Const. Weisgerber rushed the gunman when he saw the rifle fall out of his hands.  He was only a few feet away when Booth regained conscousness, grabbed for his rifle and killed the policeman with two shots.

Const. Keck, apparently unaware he had hit the gunman, edged out from under the bridge to get another shot.  Booth killed him with a single shot.

The guman was shot down by Cpl. J.W. White and Const. J.A. Belanger several hours later after a posse had tracked him into the hills south of the city.

Story Revealed

The shooting at the Peterson Creek bridge was reconstructed Tuesday by Superintendent J.B. Harris of the Kamloops subdivision after talking to witness.

Several persons in a nearby senior citizens’ hosuing project saw the entire incident.

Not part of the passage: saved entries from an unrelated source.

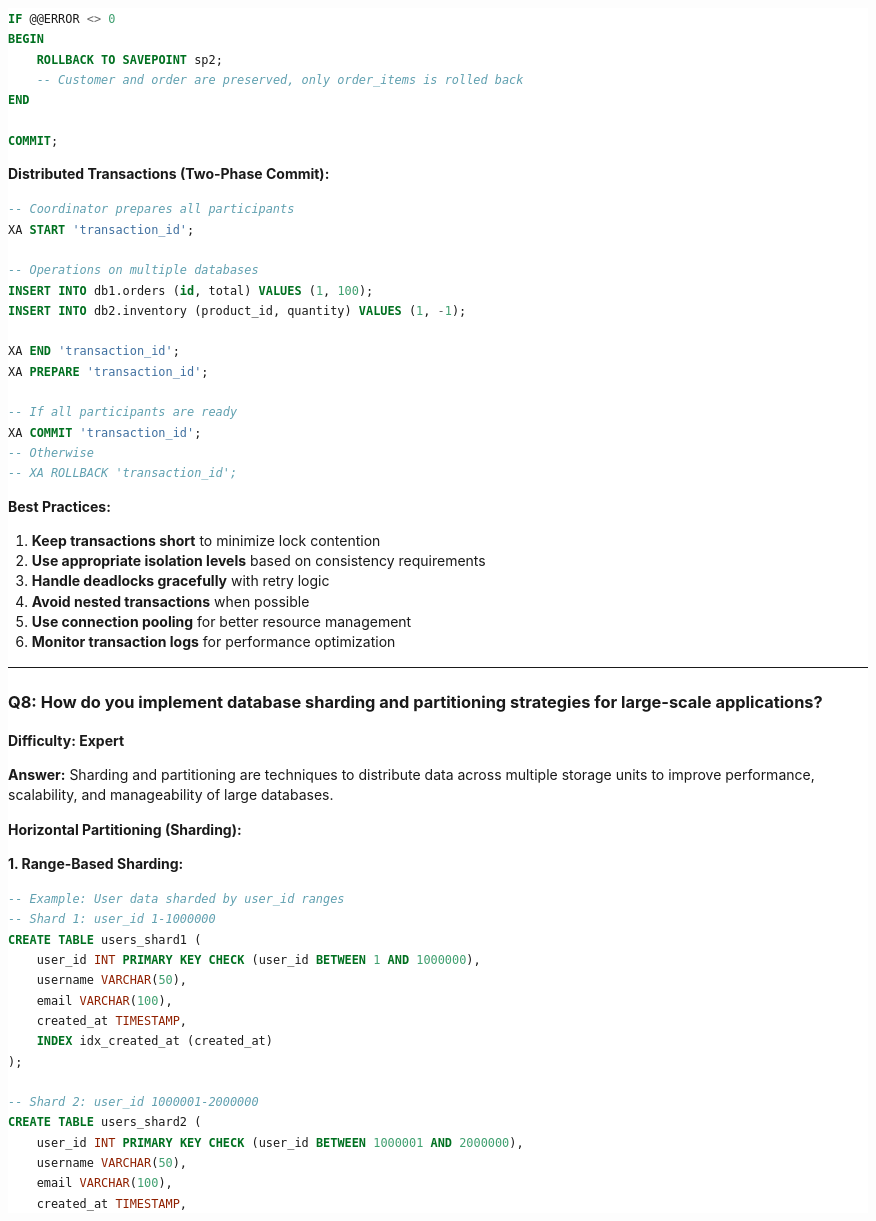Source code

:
 ```sql
IF @@ERROR <> 0
BEGIN
    ROLLBACK TO SAVEPOINT sp2;
    -- Customer and order are preserved, only order_items is rolled back
END

COMMIT;
```

**Distributed Transactions (Two-Phase Commit):**
```sql
-- Coordinator prepares all participants
XA START 'transaction_id';

-- Operations on multiple databases
INSERT INTO db1.orders (id, total) VALUES (1, 100);
INSERT INTO db2.inventory (product_id, quantity) VALUES (1, -1);

XA END 'transaction_id';
XA PREPARE 'transaction_id';

-- If all participants are ready
XA COMMIT 'transaction_id';
-- Otherwise
-- XA ROLLBACK 'transaction_id';
```

**Best Practices:**

1. **Keep transactions short** to minimize lock contention
2. **Use appropriate isolation levels** based on consistency requirements
3. **Handle deadlocks gracefully** with retry logic
4. **Avoid nested transactions** when possible
5. **Use connection pooling** for better resource management
6. **Monitor transaction logs** for performance optimization

---

### Q8: How do you implement database sharding and partitioning strategies for large-scale applications?
**Difficulty: Expert**

**Answer:**
Sharding and partitioning are techniques to distribute data across multiple storage units to improve performance, scalability, and manageability of large databases.

**Horizontal Partitioning (Sharding):**

**1. Range-Based Sharding:**
```sql
-- Example: User data sharded by user_id ranges
-- Shard 1: user_id 1-1000000
CREATE TABLE users_shard1 (
    user_id INT PRIMARY KEY CHECK (user_id BETWEEN 1 AND 1000000),
    username VARCHAR(50),
    email VARCHAR(100),
    created_at TIMESTAMP,
    INDEX idx_created_at (created_at)
);

-- Shard 2: user_id 1000001-2000000
CREATE TABLE users_shard2 (
    user_id INT PRIMARY KEY CHECK (user_id BETWEEN 1000001 AND 2000000),
    username VARCHAR(50),
    email VARCHAR(100),
    created_at TIMESTAMP,
```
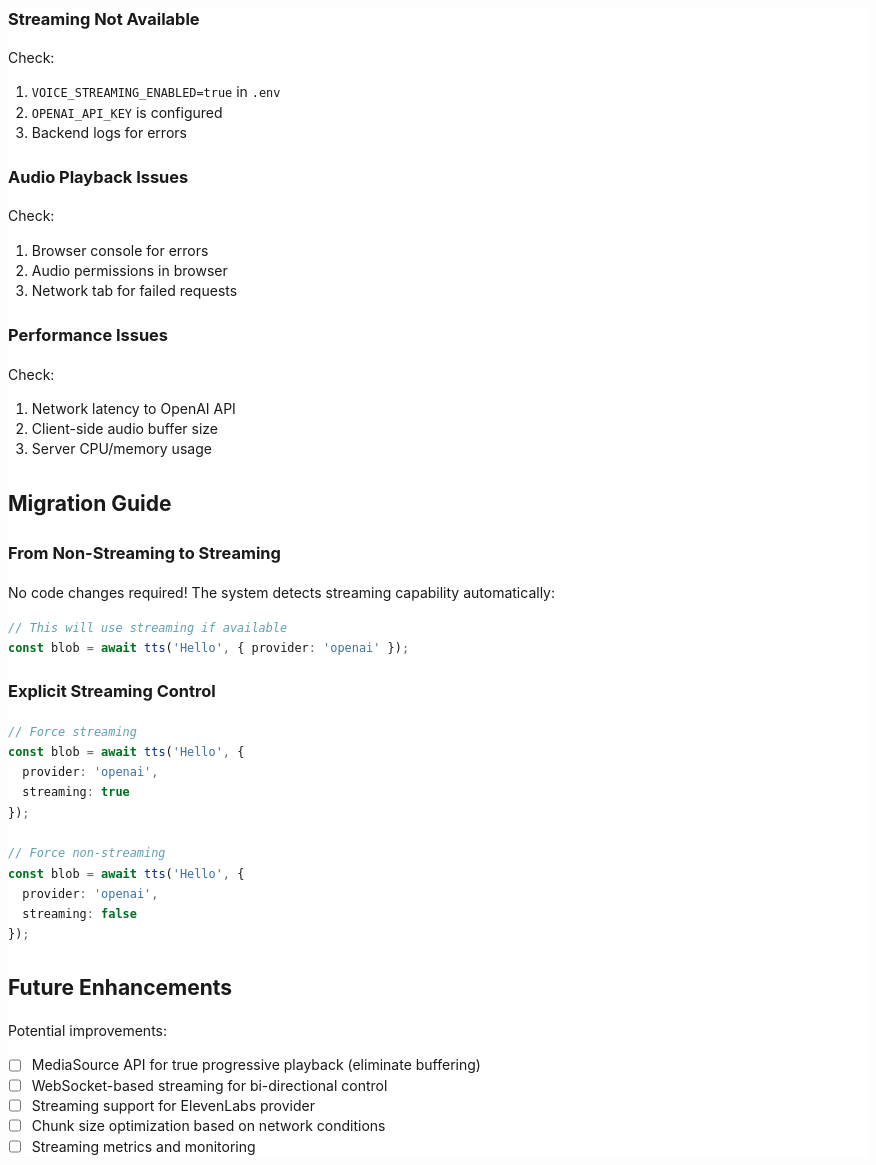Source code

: ### Streaming Not Available

Check:
1. `VOICE_STREAMING_ENABLED=true` in `.env`
2. `OPENAI_API_KEY` is configured
3. Backend logs for errors

### Audio Playback Issues

Check:
1. Browser console for errors
2. Audio permissions in browser
3. Network tab for failed requests

### Performance Issues

Check:
1. Network latency to OpenAI API
2. Client-side audio buffer size
3. Server CPU/memory usage

## Migration Guide

### From Non-Streaming to Streaming

No code changes required! The system detects streaming capability automatically:

```typescript
// This will use streaming if available
const blob = await tts('Hello', { provider: 'openai' });
```

### Explicit Streaming Control

```typescript
// Force streaming
const blob = await tts('Hello', { 
  provider: 'openai',
  streaming: true 
});

// Force non-streaming
const blob = await tts('Hello', { 
  provider: 'openai',
  streaming: false 
});
```

## Future Enhancements

Potential improvements:
- [ ] MediaSource API for true progressive playback (eliminate buffering)
- [ ] WebSocket-based streaming for bi-directional control
- [ ] Streaming support for ElevenLabs provider
- [ ] Chunk size optimization based on network conditions
- [ ] Streaming metrics and monitoring
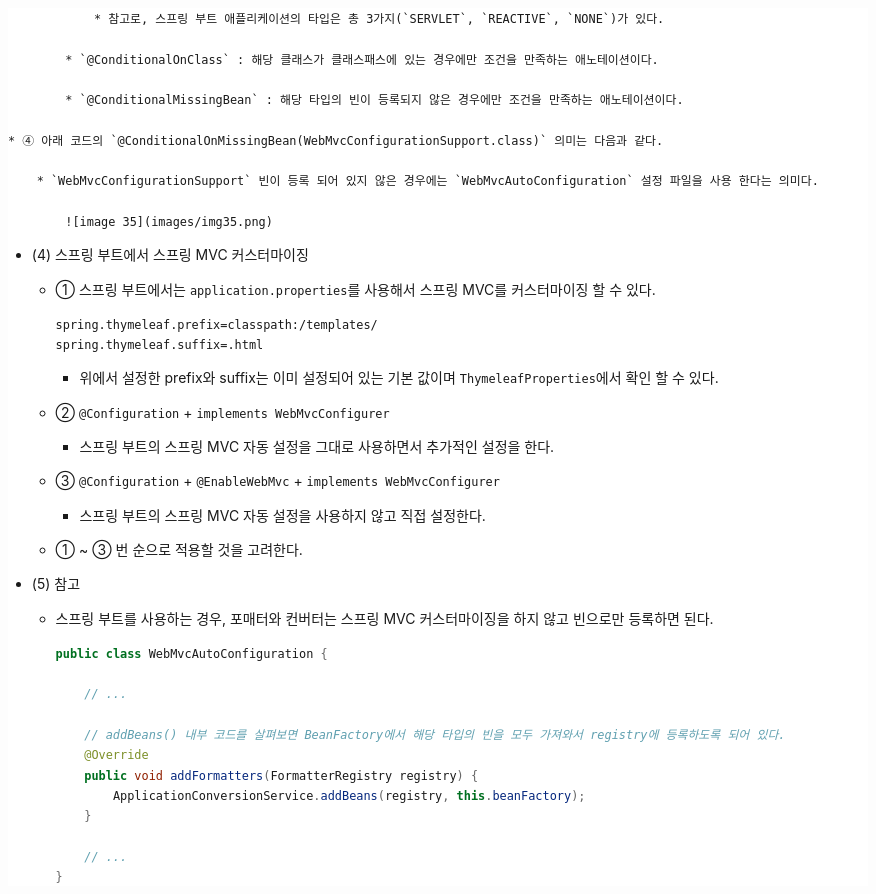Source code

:                 * 참고로, 스프링 부트 애플리케이션의 타입은 총 3가지(`SERVLET`, `REACTIVE`, `NONE`)가 있다. 
            
            * `@ConditionalOnClass` : 해당 클래스가 클래스패스에 있는 경우에만 조건을 만족하는 애노테이션이다. 
            
            * `@ConditionalMissingBean` : 해당 타입의 빈이 등록되지 않은 경우에만 조건을 만족하는 애노테이션이다.

    * ④ 아래 코드의 `@ConditionalOnMissingBean(WebMvcConfigurationSupport.class)` 의미는 다음과 같다.

        * `WebMvcConfigurationSupport` 빈이 등록 되어 있지 않은 경우에는 `WebMvcAutoConfiguration` 설정 파일을 사용 한다는 의미다.
    
            ![image 35](images/img35.png)

* (4) 스프링 부트에서 스프링 MVC 커스터마이징

    * ① 스프링 부트에서는 `application.properties`를 사용해서 스프링 MVC를 커스터마이징 할 수 있다.

        ```
        spring.thymeleaf.prefix=classpath:/templates/
        spring.thymeleaf.suffix=.html
        ```
      
        * 위에서 설정한 prefix와 suffix는 이미 설정되어 있는 기본 값이며 `ThymeleafProperties`에서 확인 할 수 있다.

    * ② `@Configuration` + `implements WebMvcConfigurer`
    
        * 스프링 부트의 스프링 MVC 자동 설정을 그대로 사용하면서 추가적인 설정을 한다.
    
    * ③ `@Configuration` + `@EnableWebMvc` + `implements WebMvcConfigurer`
    
        * 스프링 부트의 스프링 MVC 자동 설정을 사용하지 않고 직접 설정한다.
    
    * ① ~ ③ 번 순으로 적용할 것을 고려한다.

* (5) 참고

    * 스프링 부트를 사용하는 경우, 포매터와 컨버터는 스프링 MVC 커스터마이징을 하지 않고 빈으로만 등록하면 된다. 
    
        ```java
        public class WebMvcAutoConfiguration {
        
            // ...
      
            // addBeans() 내부 코드를 살펴보면 BeanFactory에서 해당 타입의 빈을 모두 가져와서 registry에 등록하도록 되어 있다.
            @Override
            public void addFormatters(FormatterRegistry registry) {
                ApplicationConversionService.addBeans(registry, this.beanFactory);
            }
              
            // ...
        }
        ```
      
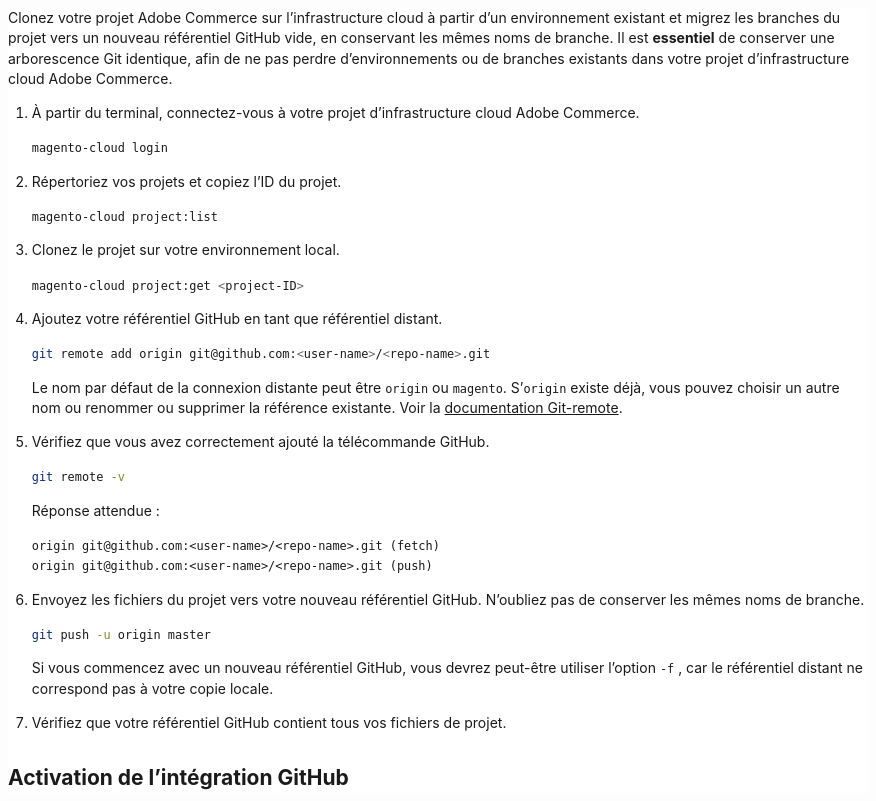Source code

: Clonez votre projet Adobe Commerce sur l’infrastructure cloud à partir d’un environnement existant et migrez les branches du projet vers un nouveau référentiel GitHub vide, en conservant les mêmes noms de branche. Il est **essentiel** de conserver une arborescence Git identique, afin de ne pas perdre d’environnements ou de branches existants dans votre projet d’infrastructure cloud Adobe Commerce.

1. À partir du terminal, connectez-vous à votre projet d’infrastructure cloud Adobe Commerce.

   ```bash
   magento-cloud login
   ```

1. Répertoriez vos projets et copiez l’ID du projet.

   ```bash
   magento-cloud project:list
   ```

1. Clonez le projet sur votre environnement local.

   ```bash
   magento-cloud project:get <project-ID>
   ```

1. Ajoutez votre référentiel GitHub en tant que référentiel distant.

   ```bash
   git remote add origin git@github.com:<user-name>/<repo-name>.git
   ```

   Le nom par défaut de la connexion distante peut être `origin` ou `magento`. S’`origin` existe déjà, vous pouvez choisir un autre nom ou renommer ou supprimer la référence existante. Voir la [documentation Git-remote](https://git-scm.com/docs/git-remote).

1. Vérifiez que vous avez correctement ajouté la télécommande GitHub.

   ```bash
   git remote -v
   ```

   Réponse attendue :

   ```
   origin git@github.com:<user-name>/<repo-name>.git (fetch)
   origin git@github.com:<user-name>/<repo-name>.git (push)
   ```

1. Envoyez les fichiers du projet vers votre nouveau référentiel GitHub. N’oubliez pas de conserver les mêmes noms de branche.

   ```bash
   git push -u origin master
   ```

   Si vous commencez avec un nouveau référentiel GitHub, vous devrez peut-être utiliser l’option `-f` , car le référentiel distant ne correspond pas à votre copie locale.

1. Vérifiez que votre référentiel GitHub contient tous vos fichiers de projet.

## Activation de l’intégration GitHub
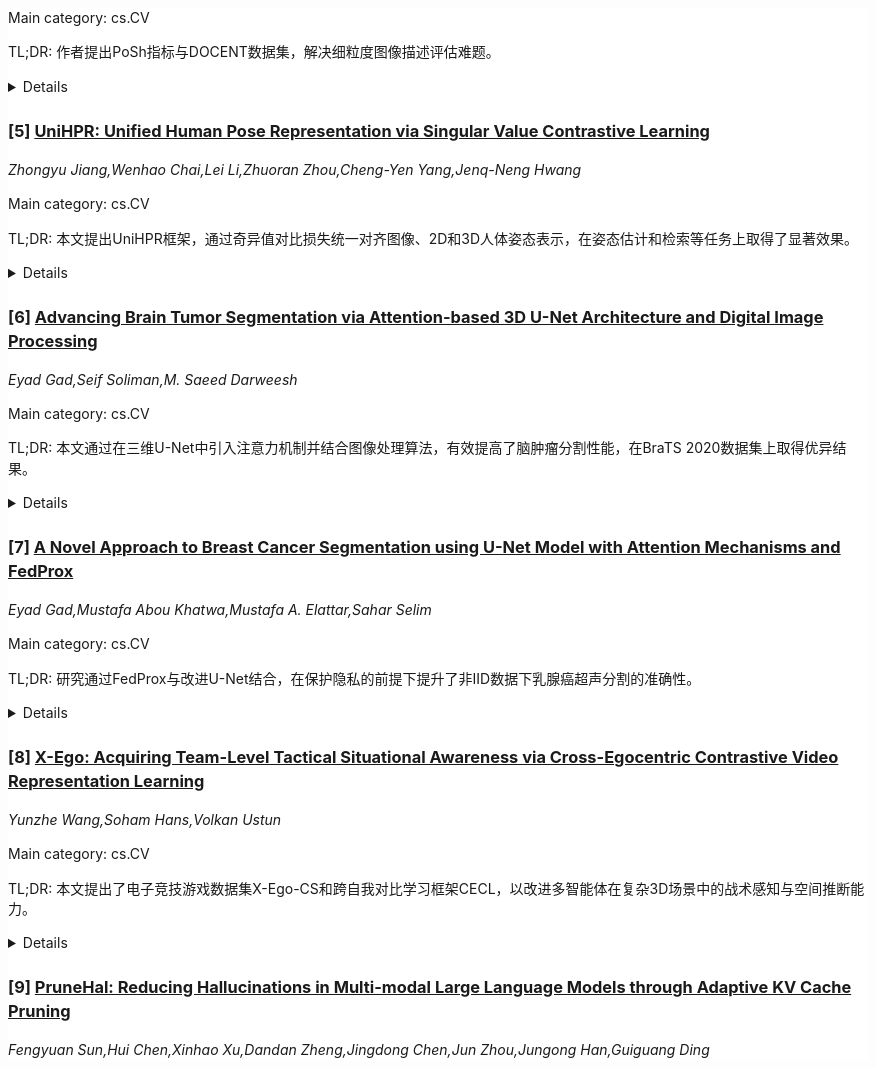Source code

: Main category: cs.CV

TL;DR: 作者提出PoSh指标与DOCENT数据集，解决细粒度图像描述评估难题。


<details><summary>Details</summary></details>


### [5] [UniHPR: Unified Human Pose Representation via Singular Value Contrastive Learning](https://arxiv.org/abs/2510.19078)
*Zhongyu Jiang,Wenhao Chai,Lei Li,Zhuoran Zhou,Cheng-Yen Yang,Jenq-Neng Hwang*

Main category: cs.CV

TL;DR: 本文提出UniHPR框架，通过奇异值对比损失统一对齐图像、2D和3D人体姿态表示，在姿态估计和检索等任务上取得了显著效果。


<details><summary>Details</summary></details>


### [6] [Advancing Brain Tumor Segmentation via Attention-based 3D U-Net Architecture and Digital Image Processing](https://arxiv.org/abs/2510.19109)
*Eyad Gad,Seif Soliman,M. Saeed Darweesh*

Main category: cs.CV

TL;DR: 本文通过在三维U-Net中引入注意力机制并结合图像处理算法，有效提高了脑肿瘤分割性能，在BraTS 2020数据集上取得优异结果。


<details><summary>Details</summary></details>


### [7] [A Novel Approach to Breast Cancer Segmentation using U-Net Model with Attention Mechanisms and FedProx](https://arxiv.org/abs/2510.19118)
*Eyad Gad,Mustafa Abou Khatwa,Mustafa A. Elattar,Sahar Selim*

Main category: cs.CV

TL;DR: 研究通过FedProx与改进U-Net结合，在保护隐私的前提下提升了非IID数据下乳腺癌超声分割的准确性。


<details><summary>Details</summary></details>


### [8] [X-Ego: Acquiring Team-Level Tactical Situational Awareness via Cross-Egocentric Contrastive Video Representation Learning](https://arxiv.org/abs/2510.19150)
*Yunzhe Wang,Soham Hans,Volkan Ustun*

Main category: cs.CV

TL;DR: 本文提出了电子竞技游戏数据集X-Ego-CS和跨自我对比学习框架CECL，以改进多智能体在复杂3D场景中的战术感知与空间推断能力。


<details><summary>Details</summary></details>


### [9] [PruneHal: Reducing Hallucinations in Multi-modal Large Language Models through Adaptive KV Cache Pruning](https://arxiv.org/abs/2510.19183)
*Fengyuan Sun,Hui Chen,Xinhao Xu,Dandan Zheng,Jingdong Chen,Jun Zhou,Jungong Han,Guiguang Ding*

The policemen scattered at the first shot,” Mrs. Florence Collins, 74, said.  “The man with the rifle stood on the creek bridge and fired at least six times.  The policemen were trying to dodge his bullets, and they were firing back.”

Mrs. I.J. MacRae said Booth was running back and forth on the bridge, firing and reloading as he ran.

Inquest Later

Supt. Harris said inquests will not be held until the investigation is completed.  A joint military funeral Friday is being planned for three constables.

John Booth, 65, father of the gunman, said his son was a crack shot who could “split a match at 50 yards.”

Monday’s tragedy began when George Ferguson, game warden, stopped the gun-carrying Booth as he left the city welfare office.  The warden, who questioned Booth about a gun permit, said the man threatened to kill him.

Once In Hospital

George Booth spent about six months at Essondale Mental Hospital and was discharged in 1957 on special probation to his father, a spokesman said.  There was no suggestion that he was violent, the spokesman added.

Monday’s slaying was the biggest single blow any one criminal has ever dealt the RCMP. It was the biggest tragedy since the murder of two constables and a sergeant in the four-day period in 1935. A total of 17 officers have been slain across Canada since 1925.